The expression construct was transformed to BLR pLys S E. coli (Novagen, Madison, WI) and grown overnight in LB broth with kanamycin (30 μg/ml) and chloramphenicol (34 μg/ml). This culture (12 ml) was used to inoculate 500 ml 2XYT with the same antibiotics and the culture was induced with IPTG at an OD560 of 0.44 to a final concentration of 1.2 mM. Four hours post-induction, the bacteria were harvested and sonicated in 20 mM Tris (8.0), 100 mM NaCl, 0.1% DOC, 20 μg/ml Leupeptin, 20 mM PMSF followed by centrifugation at 26,000 X g. The resulting pellet was resuspended in 8 M urea, 20 mM Tris (8.0), 100 mM NaCl and bound to Pro-bond nickel resin (Invitrogen, Carlsbad, CA). The column was washed several times with the above buffer then eluted with an imidazole gradient (50 mM, 100 mM, 500 mM imidazole was added to 8 M urea, 20 mM Tris (8.0), 100 mM NaCl). The eluates containing the protein of interest were then dialzyed against 10 mM Tris (8.0). The DNA and amino acid sequences for the resulting fusion protein
(hereinafter referred to as TbRa3-38 kD-Tb38-l) are provided in SEQ ID NO: 147 and 148, respectively.

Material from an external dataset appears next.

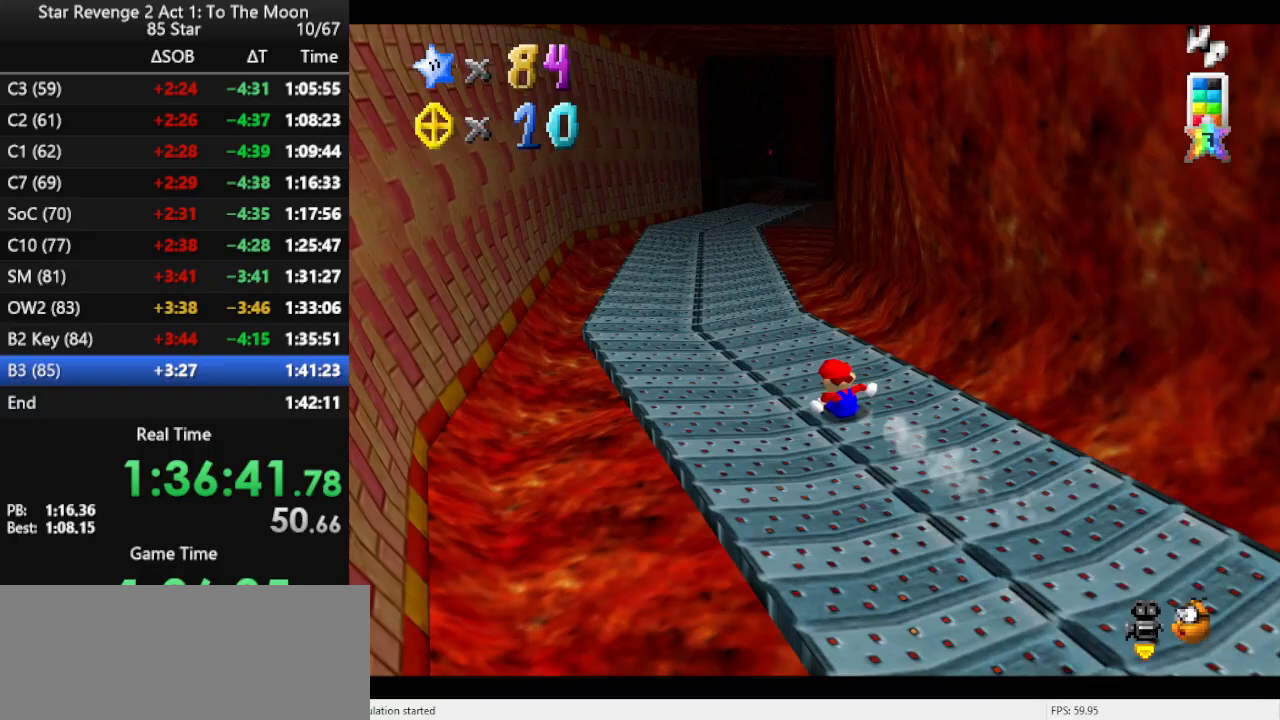
{"buttons": [], "left_stick": "up", "events": []}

A fusion protein containing the two antigens TbH-9 and Tb38-1 (hereinafter referred to as TbH9-Tb38-l) without a hinge sequence, was prepared using a similar procedure to that described above. The DNA sequence for the TbH9-Tb38-l fusion protein is provided in SEQ ID NO: 151.
A fusion protein containing TbRa3, the antigen 38kD, Tb38-1 and DPEP was prepared as follows. Each of the DNA constructs TbRa3, 38 kD and Tb38-1 were modified by PCR and cloned into vectors essentially as described above, with the primers PDM-69 (SEQ ID NO:145 and PDM-83 (SEQ ID NO: 200) being used for amplification of the Tb38-1A fragment. Tb38-1A differs from Tb38-1 by a Dral site at the 3' end of the coding region that keeps the final amino acid intact while creating a blunt restriction site that is in frame. The TbRa3/38kD/Tb38-lA fusion was then transferred to pET28b using Ndel and EcoRI sites.
DPEP DNA was used to perform PCR using the primers PDM-84 and PDM- 85 (SEQ ID NO: 201 and 202, respectively) and 1 μl DNA at 50 ng/μl. Denaturation at 94 °C was performed for 2 min, followed by 10 cycles of 96 °C for 15 sec, 68 °C for 15 sec and 72 °C for 1.5 min; 30 cycles of 96 °C for 15 sec, 64 °C for 15 sec and 72 °C for 1.5 min; and finally by 72 °C for 4 min. The DPEP PCR fragment was digested with EcoRI and Eco72I and clones directly into the pET28Ra3/38kD/38-lA construct which was digested with Dral and EcoRI. The fusion construct was confirmed to be correct by DNA sequencing. Recombinant protein was prepared as described above. The DNA and amino acid sequences for the resulting fusion protein (hereinafter referred to as TbF-2) are provided in SEQ ID NO: 203 and 204, respectively.
EXAMPLE 8
USE OF M TUBERCULOSIS FUSION PROTEINS FOR SERODIAGNOSIS OF TUBERCULOSIS
The effectiveness of the fusion protein TbRa3-38 kD-Tb38-l, prepared as described above, in the serodiagnosis of tuberculosis infection was examined by ELISA.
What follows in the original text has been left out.